Chronophotonix fait donc le pari qu’on peut tirer profit de l’éveil provoqué par la lumière bleue, un phénomène que d’autres tentent plutôt de combattre. Les experts sont en effet nombreux à nous dire que regarder Netflix sur une tablette électronique avant d’aller au lit peut miner le sommeil à cause de la lumière bleue émise par l’écran.

En 2017, la Ville de Montréal a aussi renoncé à remplacer tous les lampadaires de la ville par des diodes électroluminescentes qui émettent largement en lumière bleue, se rendant aux arguments des spécialistes qui craignaient des problèmes de santé publique.

L’idée qu’on puisse utiliser le mécanisme pour sauver des vies a séduit Jacques Dénommée, qui baignait auparavant dans l’industrie du capital de risque.
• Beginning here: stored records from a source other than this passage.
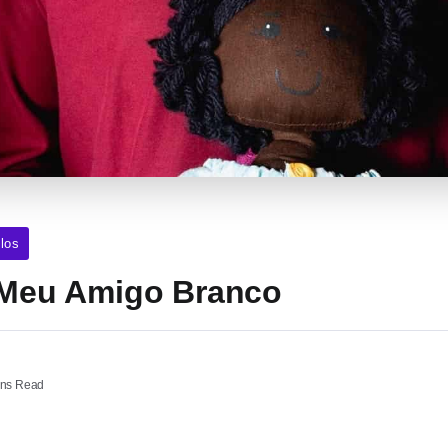
los
a Meu Amigo Branco
ns Read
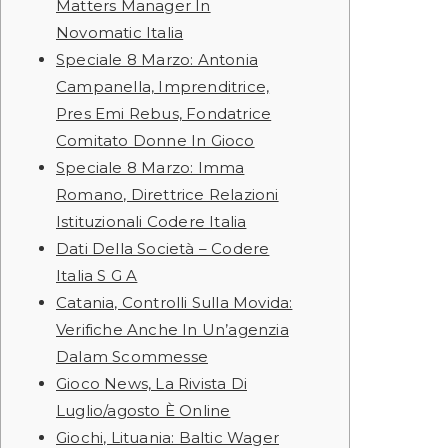
Matters Manager In
Novomatic Italia
Speciale 8 Marzo: Antonia
Campanella, Imprenditrice,
Pres Emi Rebus, Fondatrice
Comitato Donne In Gioco
Speciale 8 Marzo: Imma
Romano, Direttrice Relazioni
Istituzionali Codere Italia
Dati Della Società – Codere
Italia S G A
Catania, Controlli Sulla Movida:
Verifiche Anche In Un’agenzia
Dalam Scommesse
Gioco News, La Rivista Di
Luglio/agosto È Online
Giochi, Lituania: Baltic Wager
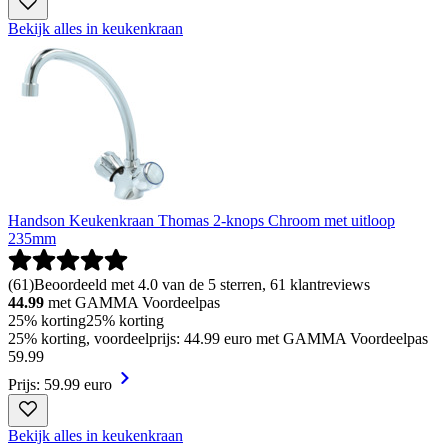
Bekijk alles in keukenkraan
Handson Keukenkraan Thomas 2-knops Chroom met uitloop
235mm
(
61
)
Beoordeeld met 4.0 van de 5 sterren, 61 klantreviews
44.99
met GAMMA Voordeelpas
25% korting
25% korting
25% korting, voordeelprijs: 44.99 euro met GAMMA Voordeelpas
59
.
99
Prijs: 59.99 euro
Bekijk alles in keukenkraan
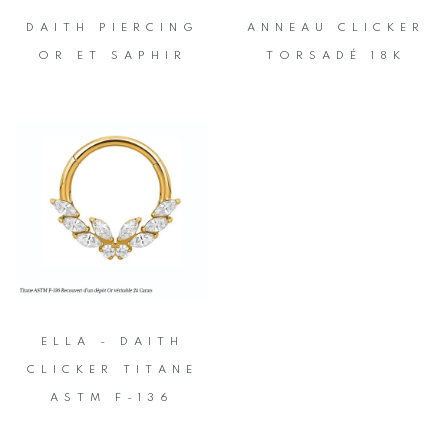
DAITH PIERCING
ANNEAU CLICKER
OR ET SAPHIR
TORSADÉ 18K
ELLA - DAITH
CLICKER TITANE
ASTM F-136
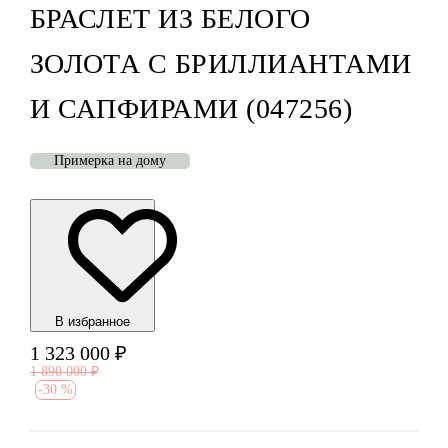
БРАСЛЕТ ИЗ БЕЛОГО
ЗОЛОТА С БРИЛЛИАНТАМИ
И САПФИРАМИ (047256)
Примерка на дому
В избранноe
1 323 000
₽
1 890 000
₽
-
30 %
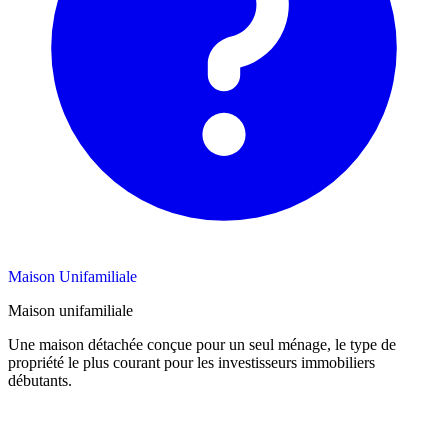
Maison Unifamiliale
Maison unifamiliale
Une maison détachée conçue pour un seul ménage, le type de
propriété le plus courant pour les investisseurs immobiliers
débutants.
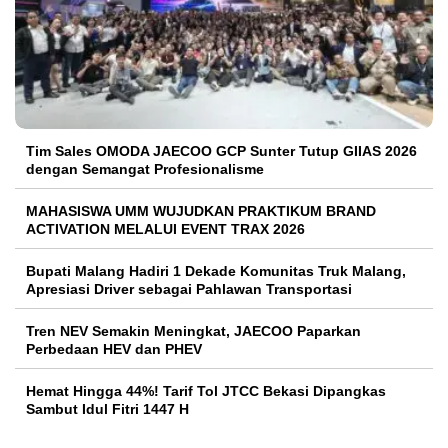
Tim Sales OMODA JAECOO GCP Sunter Tutup GIIAS 2026
dengan Semangat Profesionalisme
MAHASISWA UMM WUJUDKAN PRAKTIKUM BRAND
ACTIVATION MELALUI EVENT TRAX 2026
Bupati Malang Hadiri 1 Dekade Komunitas Truk Malang,
Apresiasi Driver sebagai Pahlawan Transportasi
Tren NEV Semakin Meningkat, JAECOO Paparkan
Perbedaan HEV dan PHEV
Hemat Hingga 44%! Tarif Tol JTCC Bekasi Dipangkas
Sambut Idul Fitri 1447 H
Il a fait le saut pour se joindre à l’entreprise fondée par Marc Hébert.

Le projet a été soutenu financièrement par SOVAR, l’agence de valorisation de l’Université Laval, ainsi que par le Fonds Innovexport de Québec.

LE DANGER DE L’ÉBLOUISSEMENT

Placer une lumière bleue dans une voiture semble extrêmement simple. «La réalité est beaucoup plus complexe. Il ne faut pas augmenter le risque d’accident en créant un éblouissement», dit toutefois Jacques Dénommée. L’intensité de la lumière bleue doit ainsi être adaptée en fonction de la lumière qui règne dans le véhicule. Or, celle-ci dépend autant de la période du jour que de l’endroit où roule le conducteur – il fait plus noir la nuit dans le parc des Laurentides que sur l’autoroute Métropolitaine. C’est sans compter les lampadaires et les feux des autres véhicules qui font constamment fluctuer la quantité de lumière atteignant le conducteur.

Pour tenir compte de tous ces facteurs, le Bluewake est muni de deux capteurs qui mesurent la luminosité ambiante toutes les millisecondes. Le système ajuste ensuite en temps réel l’intensité de la lumière bleue émise. En passant le doigt devant l’un des capteurs, on voit d’ailleurs l’intensité de la lumière bleue baisser instantanément.

Le système tient aussi compte du fait que l’oeil s’ajuste naturellement à l’obscurité. «On doit avoir un peu d’intelligence à l’intérieur du système», explique Jacques Dénommée. L’appareil ne descend jamais sous le «seuil minimum d’efficacité biologique» calculé par le chercheur Marc Hébert afin de s’assurer que la lumière bleue stimule bel et bien l’horloge biologique du conducteur.

MODE TEST

Précisons tout de suite que l’appareil Bluewake n’est pas encore en vente. L’entreprise en a testé le principe sur une poignée de travailleurs de l’entreprise forestière AbitibiBowater (devenue depuis Produits forestiers Résolu). Les chercheurs Alexandre Sasseville et Marc Hébert ont exposé les travailleurs de nuit à la lumière bleue pendant leur quart de travail, puis leur ont fourni des lunettes spéciales qui bloquent cette même lumière bleue pendant le jour afin de favoriser leur sommeil. Ils ont montré que la vigilance des travailleurs s’était améliorée et que leur taux d’erreur au boulot était passé de 5,14% à 1,36%.

Les résultats ont été publiés dans la revue scientifique Progress in Neuro-Psychopharmacology and Biological Psychiatry. Chronophotonix vient de fabriquer une centaine d’exemplaires du Bluewake, qui seront remis à trois entreprises qui les testeront en profondeur. Premier marché visé : les entreprises qui comptent des employés appelés à manoeuvrer des véhicules la nuit, comme les camionneurs et les opérateurs de grue.

Les conducteurs de voiture comme monsieur et madame Tout-le-Monde? «En tant qu’entrepreneur, je ne peux pas ne pas penser au marché des particuliers, répond Jacques Dénommée. Ce n’est pas là qu’on commence, mais il va falloir que ce soit dans les bas de Noël de tout le monde un moment donné.»